* What the exercise asks
Set out exactly, line by line, the stretch of data below that begins at the line containing "製作者: Hospitali" and ends at the line containing "inkl. MwSt. zzgl.", with both ends kept.

Information: Begin

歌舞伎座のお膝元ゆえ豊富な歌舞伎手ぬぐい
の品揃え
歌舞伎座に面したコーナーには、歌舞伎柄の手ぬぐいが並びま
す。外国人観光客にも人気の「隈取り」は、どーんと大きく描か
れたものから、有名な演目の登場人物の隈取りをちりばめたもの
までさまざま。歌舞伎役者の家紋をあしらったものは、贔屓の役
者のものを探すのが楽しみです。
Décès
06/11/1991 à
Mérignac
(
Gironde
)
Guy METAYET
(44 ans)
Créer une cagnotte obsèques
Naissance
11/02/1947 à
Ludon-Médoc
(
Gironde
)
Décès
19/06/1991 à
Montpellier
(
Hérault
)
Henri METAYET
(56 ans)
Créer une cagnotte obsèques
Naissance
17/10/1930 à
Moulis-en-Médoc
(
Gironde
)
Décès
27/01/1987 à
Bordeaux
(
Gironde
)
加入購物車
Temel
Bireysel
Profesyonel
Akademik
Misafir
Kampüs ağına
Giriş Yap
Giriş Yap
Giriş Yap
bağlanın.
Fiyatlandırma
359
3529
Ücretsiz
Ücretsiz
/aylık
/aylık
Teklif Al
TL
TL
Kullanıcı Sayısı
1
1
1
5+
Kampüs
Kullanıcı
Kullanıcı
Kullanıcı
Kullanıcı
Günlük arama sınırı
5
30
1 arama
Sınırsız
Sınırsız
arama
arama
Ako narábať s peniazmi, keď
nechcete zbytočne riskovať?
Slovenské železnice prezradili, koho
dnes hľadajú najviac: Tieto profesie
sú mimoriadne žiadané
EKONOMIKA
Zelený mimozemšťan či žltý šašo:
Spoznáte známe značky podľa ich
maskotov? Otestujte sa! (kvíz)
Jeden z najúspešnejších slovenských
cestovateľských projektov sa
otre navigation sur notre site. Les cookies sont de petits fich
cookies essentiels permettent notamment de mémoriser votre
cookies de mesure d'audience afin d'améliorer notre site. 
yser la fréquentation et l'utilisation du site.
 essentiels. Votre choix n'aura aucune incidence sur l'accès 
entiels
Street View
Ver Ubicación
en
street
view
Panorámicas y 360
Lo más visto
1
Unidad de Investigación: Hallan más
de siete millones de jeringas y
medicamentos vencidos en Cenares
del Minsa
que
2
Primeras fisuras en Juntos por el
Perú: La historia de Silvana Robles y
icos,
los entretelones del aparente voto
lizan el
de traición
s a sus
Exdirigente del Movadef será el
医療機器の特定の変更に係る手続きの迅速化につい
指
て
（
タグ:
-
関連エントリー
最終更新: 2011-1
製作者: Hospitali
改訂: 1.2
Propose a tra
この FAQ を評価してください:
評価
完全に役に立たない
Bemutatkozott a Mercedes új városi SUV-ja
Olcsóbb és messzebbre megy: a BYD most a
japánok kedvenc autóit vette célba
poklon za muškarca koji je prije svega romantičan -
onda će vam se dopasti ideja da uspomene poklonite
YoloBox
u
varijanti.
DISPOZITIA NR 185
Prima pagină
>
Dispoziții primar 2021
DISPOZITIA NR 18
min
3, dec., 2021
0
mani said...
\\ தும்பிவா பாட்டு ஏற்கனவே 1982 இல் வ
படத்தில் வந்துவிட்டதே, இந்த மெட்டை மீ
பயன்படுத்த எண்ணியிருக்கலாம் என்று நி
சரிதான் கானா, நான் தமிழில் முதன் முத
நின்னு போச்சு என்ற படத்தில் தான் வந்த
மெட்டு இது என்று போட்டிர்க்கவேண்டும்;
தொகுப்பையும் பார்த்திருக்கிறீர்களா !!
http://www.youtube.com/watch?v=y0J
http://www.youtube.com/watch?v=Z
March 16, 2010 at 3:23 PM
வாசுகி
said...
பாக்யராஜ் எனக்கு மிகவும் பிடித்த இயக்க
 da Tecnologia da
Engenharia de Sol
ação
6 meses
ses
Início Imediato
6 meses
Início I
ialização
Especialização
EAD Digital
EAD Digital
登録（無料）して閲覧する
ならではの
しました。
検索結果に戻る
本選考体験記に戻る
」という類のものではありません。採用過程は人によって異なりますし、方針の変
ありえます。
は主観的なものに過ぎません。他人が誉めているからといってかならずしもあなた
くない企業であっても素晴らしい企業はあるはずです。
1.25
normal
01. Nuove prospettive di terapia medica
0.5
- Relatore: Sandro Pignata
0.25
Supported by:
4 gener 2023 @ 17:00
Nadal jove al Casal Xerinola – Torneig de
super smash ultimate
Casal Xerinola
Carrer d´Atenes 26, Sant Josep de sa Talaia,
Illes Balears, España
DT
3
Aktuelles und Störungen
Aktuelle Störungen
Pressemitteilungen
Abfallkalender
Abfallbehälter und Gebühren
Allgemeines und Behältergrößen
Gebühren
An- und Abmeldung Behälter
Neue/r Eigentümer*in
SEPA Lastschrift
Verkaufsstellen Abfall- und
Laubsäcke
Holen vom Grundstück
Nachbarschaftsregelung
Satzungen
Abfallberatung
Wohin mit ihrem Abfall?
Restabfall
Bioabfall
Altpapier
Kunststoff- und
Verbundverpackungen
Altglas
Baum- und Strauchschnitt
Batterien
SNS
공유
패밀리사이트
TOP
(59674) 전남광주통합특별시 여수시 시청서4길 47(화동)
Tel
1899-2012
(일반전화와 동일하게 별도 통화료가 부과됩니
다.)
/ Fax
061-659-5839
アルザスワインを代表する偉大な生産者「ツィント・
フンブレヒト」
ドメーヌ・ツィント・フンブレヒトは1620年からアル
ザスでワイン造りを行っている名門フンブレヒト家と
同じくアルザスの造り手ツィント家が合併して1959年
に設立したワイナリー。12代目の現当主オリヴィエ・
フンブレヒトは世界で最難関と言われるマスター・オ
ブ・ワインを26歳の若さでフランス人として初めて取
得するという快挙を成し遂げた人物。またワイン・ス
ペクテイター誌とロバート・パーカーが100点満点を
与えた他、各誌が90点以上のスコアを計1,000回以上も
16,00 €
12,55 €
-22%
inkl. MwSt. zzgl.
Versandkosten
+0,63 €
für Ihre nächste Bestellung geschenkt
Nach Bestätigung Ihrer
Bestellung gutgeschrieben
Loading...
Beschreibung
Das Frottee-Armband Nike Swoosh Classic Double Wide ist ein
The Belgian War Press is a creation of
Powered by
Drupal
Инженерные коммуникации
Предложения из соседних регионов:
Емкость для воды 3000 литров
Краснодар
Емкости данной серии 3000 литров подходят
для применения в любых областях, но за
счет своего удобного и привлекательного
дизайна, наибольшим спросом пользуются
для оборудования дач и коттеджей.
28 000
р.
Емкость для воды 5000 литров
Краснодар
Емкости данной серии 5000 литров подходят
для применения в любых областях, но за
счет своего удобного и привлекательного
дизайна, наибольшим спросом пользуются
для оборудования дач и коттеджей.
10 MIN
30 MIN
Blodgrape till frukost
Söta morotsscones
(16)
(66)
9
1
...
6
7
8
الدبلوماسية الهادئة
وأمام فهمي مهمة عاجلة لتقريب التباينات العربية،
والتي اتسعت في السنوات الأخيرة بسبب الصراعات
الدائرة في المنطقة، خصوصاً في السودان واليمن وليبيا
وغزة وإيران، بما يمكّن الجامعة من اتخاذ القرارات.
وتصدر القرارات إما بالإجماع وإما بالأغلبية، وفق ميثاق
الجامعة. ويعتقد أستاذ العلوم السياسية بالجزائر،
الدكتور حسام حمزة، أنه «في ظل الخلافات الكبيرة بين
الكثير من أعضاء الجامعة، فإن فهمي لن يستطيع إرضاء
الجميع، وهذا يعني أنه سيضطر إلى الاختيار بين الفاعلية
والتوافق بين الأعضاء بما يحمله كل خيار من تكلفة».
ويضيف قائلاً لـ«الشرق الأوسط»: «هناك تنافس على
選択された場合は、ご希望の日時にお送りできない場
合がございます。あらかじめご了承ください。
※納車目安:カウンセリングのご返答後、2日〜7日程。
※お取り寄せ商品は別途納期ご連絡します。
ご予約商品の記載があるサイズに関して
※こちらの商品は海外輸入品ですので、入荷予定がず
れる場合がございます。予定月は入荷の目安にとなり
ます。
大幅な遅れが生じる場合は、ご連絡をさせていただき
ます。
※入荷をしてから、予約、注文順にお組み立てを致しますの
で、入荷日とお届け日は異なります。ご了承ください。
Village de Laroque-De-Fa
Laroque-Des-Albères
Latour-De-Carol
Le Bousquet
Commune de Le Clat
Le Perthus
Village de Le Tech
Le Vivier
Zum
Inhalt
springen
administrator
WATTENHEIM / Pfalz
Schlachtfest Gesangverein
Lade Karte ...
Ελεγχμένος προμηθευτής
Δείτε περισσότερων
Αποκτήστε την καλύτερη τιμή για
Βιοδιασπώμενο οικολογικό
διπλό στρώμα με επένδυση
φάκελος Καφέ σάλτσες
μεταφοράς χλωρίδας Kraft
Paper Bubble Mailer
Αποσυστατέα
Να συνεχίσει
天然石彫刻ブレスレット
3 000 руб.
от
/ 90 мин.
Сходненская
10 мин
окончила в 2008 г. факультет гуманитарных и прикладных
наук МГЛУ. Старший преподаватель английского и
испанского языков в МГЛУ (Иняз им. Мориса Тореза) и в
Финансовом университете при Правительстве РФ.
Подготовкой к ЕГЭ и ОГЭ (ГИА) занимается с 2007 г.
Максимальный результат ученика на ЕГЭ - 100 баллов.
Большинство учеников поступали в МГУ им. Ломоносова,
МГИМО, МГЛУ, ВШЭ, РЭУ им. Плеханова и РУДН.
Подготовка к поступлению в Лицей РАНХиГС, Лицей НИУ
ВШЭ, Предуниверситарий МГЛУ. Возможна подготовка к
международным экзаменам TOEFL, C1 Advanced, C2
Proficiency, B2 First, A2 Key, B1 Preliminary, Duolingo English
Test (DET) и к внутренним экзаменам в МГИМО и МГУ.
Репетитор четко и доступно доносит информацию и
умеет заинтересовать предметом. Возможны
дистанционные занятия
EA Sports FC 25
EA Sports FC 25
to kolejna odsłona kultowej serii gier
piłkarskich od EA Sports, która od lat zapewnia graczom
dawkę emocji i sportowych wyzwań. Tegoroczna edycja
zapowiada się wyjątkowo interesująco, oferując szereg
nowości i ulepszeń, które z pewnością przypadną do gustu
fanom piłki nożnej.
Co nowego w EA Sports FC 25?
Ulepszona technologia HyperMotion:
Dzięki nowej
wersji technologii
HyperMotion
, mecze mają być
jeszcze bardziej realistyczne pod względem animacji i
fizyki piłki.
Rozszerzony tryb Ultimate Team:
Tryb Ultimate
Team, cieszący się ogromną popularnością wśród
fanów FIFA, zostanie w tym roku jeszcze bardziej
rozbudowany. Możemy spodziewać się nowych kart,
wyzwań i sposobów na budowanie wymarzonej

Information: End

* Written solution
製作者: Hospitali
改訂: 1.2
Propose a tra
この FAQ を評価してください:
評価
完全に役に立たない
Bemutatkozott a Mercedes új városi SUV-ja
Olcsóbb és messzebbre megy: a BYD most a
japánok kedvenc autóit vette célba
poklon za muškarca koji je prije svega romantičan -
onda će vam se dopasti ideja da uspomene poklonite
YoloBox
u
varijanti.
DISPOZITIA NR 185
Prima pagină
>
Dispoziții primar 2021
DISPOZITIA NR 18
min
3, dec., 2021
0
mani said...
\\ தும்பிவா பாட்டு ஏற்கனவே 1982 இல் வ
படத்தில் வந்துவிட்டதே, இந்த மெட்டை மீ
பயன்படுத்த எண்ணியிருக்கலாம் என்று நி
சரிதான் கானா, நான் தமிழில் முதன் முத
நின்னு போச்சு என்ற படத்தில் தான் வந்த
மெட்டு இது என்று போட்டிர்க்கவேண்டும்;
தொகுப்பையும் பார்த்திருக்கிறீர்களா !!
http://www.youtube.com/watch?v=y0J
http://www.youtube.com/watch?v=Z
March 16, 2010 at 3:23 PM
வாசுகி
said...
பாக்யராஜ் எனக்கு மிகவும் பிடித்த இயக்க
 da Tecnologia da
Engenharia de Sol
ação
6 meses
ses
Início Imediato
6 meses
Início I
ialização
Especialização
EAD Digital
EAD Digital
登録（無料）して閲覧する
ならではの
しました。
検索結果に戻る
本選考体験記に戻る
」という類のものではありません。採用過程は人によって異なりますし、方針の変
ありえます。
は主観的なものに過ぎません。他人が誉めているからといってかならずしもあなた
くない企業であっても素晴らしい企業はあるはずです。
1.25
normal
01. Nuove prospettive di terapia medica
0.5
- Relatore: Sandro Pignata
0.25
Supported by:
4 gener 2023 @ 17:00
Nadal jove al Casal Xerinola – Torneig de
super smash ultimate
Casal Xerinola
Carrer d´Atenes 26, Sant Josep de sa Talaia,
Illes Balears, España
DT
3
Aktuelles und Störungen
Aktuelle Störungen
Pressemitteilungen
Abfallkalender
Abfallbehälter und Gebühren
Allgemeines und Behältergrößen
Gebühren
An- und Abmeldung Behälter
Neue/r Eigentümer*in
SEPA Lastschrift
Verkaufsstellen Abfall- und
Laubsäcke
Holen vom Grundstück
Nachbarschaftsregelung
Satzungen
Abfallberatung
Wohin mit ihrem Abfall?
Restabfall
Bioabfall
Altpapier
Kunststoff- und
Verbundverpackungen
Altglas
Baum- und Strauchschnitt
Batterien
SNS
공유
패밀리사이트
TOP
(59674) 전남광주통합특별시 여수시 시청서4길 47(화동)
Tel
1899-2012
(일반전화와 동일하게 별도 통화료가 부과됩니
다.)
/ Fax
061-659-5839
アルザスワインを代表する偉大な生産者「ツィント・
フンブレヒト」
ドメーヌ・ツィント・フンブレヒトは1620年からアル
ザスでワイン造りを行っている名門フンブレヒト家と
同じくアルザスの造り手ツィント家が合併して1959年
に設立したワイナリー。12代目の現当主オリヴィエ・
フンブレヒトは世界で最難関と言われるマスター・オ
ブ・ワインを26歳の若さでフランス人として初めて取
得するという快挙を成し遂げた人物。またワイン・ス
ペクテイター誌とロバート・パーカーが100点満点を
与えた他、各誌が90点以上のスコアを計1,000回以上も
16,00 €
12,55 €
-22%
inkl. MwSt. zzgl.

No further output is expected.